=== Begin Enclosure ===
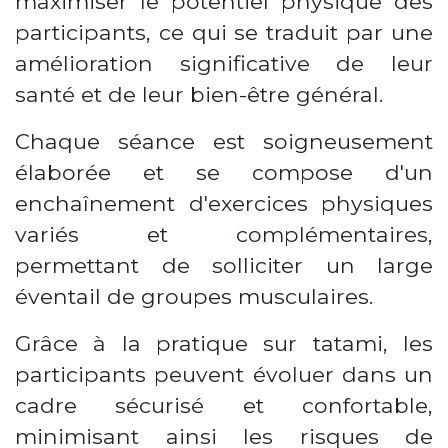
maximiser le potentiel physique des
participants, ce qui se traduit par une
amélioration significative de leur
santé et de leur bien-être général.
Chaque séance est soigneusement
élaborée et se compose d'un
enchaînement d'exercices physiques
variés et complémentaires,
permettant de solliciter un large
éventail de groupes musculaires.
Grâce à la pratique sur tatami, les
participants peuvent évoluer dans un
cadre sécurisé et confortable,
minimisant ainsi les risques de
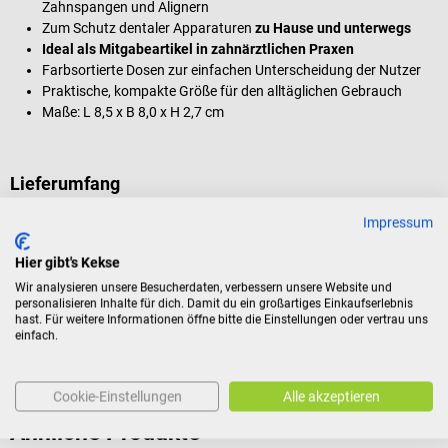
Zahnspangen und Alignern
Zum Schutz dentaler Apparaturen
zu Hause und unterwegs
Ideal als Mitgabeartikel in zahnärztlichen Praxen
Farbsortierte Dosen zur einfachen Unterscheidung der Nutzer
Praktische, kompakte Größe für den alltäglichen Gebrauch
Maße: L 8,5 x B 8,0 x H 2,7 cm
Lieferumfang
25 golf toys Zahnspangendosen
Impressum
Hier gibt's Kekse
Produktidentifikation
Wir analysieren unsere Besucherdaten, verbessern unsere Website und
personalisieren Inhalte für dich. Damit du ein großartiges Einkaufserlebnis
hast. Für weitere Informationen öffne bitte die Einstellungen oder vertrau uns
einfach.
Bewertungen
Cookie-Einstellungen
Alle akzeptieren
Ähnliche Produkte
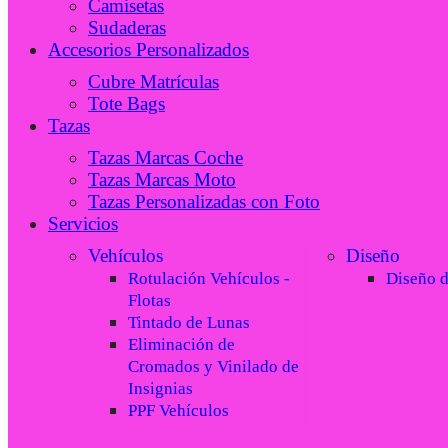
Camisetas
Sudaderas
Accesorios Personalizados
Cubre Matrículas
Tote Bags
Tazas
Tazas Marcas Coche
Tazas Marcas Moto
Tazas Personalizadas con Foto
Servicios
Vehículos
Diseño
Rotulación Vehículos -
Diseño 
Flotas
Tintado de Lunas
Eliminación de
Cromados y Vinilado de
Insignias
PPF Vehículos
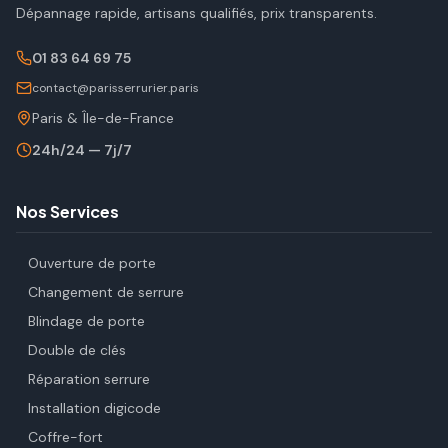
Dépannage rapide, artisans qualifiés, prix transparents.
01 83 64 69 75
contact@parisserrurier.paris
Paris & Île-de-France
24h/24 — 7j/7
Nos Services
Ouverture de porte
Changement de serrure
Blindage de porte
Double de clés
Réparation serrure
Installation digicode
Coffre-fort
=== End Enclosure ===
=== Begin Enclosure ===
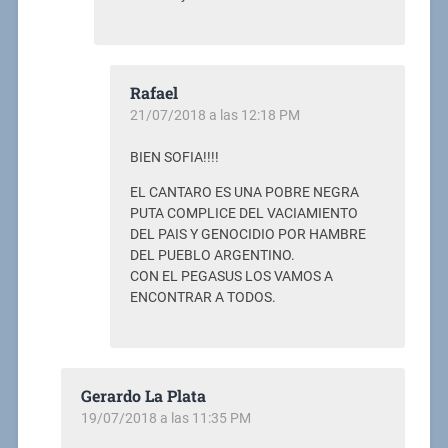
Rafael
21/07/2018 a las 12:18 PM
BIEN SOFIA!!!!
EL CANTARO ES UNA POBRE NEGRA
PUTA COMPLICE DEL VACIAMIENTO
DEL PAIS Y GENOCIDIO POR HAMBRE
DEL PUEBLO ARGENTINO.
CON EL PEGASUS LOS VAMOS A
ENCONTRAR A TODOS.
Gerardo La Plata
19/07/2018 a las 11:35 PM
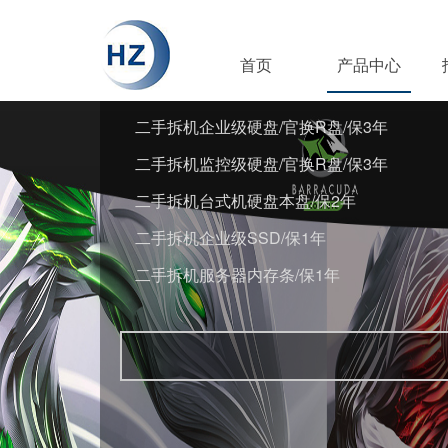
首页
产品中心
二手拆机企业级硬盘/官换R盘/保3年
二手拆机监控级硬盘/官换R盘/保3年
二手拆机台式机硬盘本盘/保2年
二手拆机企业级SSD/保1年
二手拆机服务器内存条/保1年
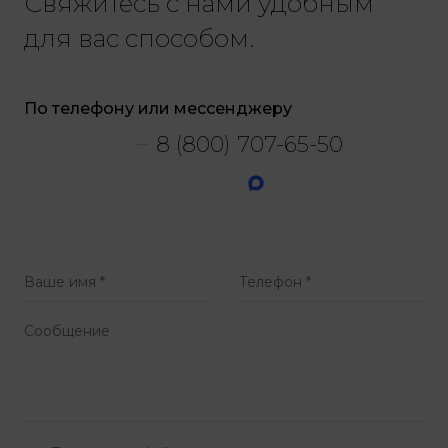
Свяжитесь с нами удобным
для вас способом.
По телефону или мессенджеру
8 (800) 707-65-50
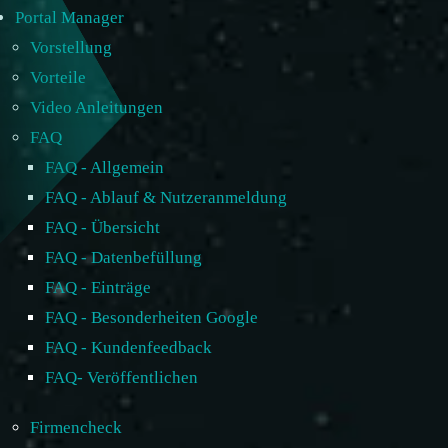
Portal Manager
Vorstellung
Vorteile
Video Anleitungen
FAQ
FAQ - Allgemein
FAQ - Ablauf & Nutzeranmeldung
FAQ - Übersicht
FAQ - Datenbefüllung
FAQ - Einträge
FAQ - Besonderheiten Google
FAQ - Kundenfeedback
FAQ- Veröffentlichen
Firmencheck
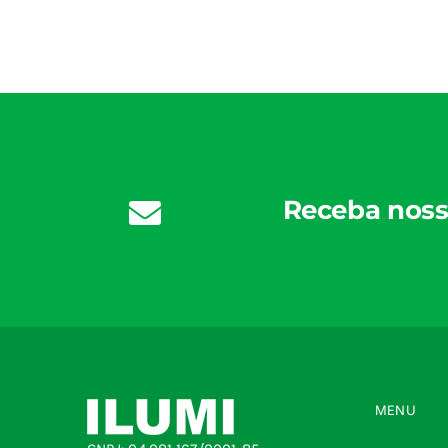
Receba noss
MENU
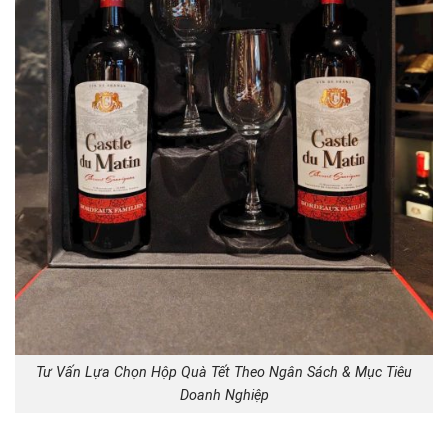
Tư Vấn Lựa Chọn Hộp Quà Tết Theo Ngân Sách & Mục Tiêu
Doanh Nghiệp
=== End Enclosure ===
# [WORK ORDER]
The number of lines in the data that hold "Einstellungen" is all that should be given.

# [ANSWER TO THIS PROBLEM]
2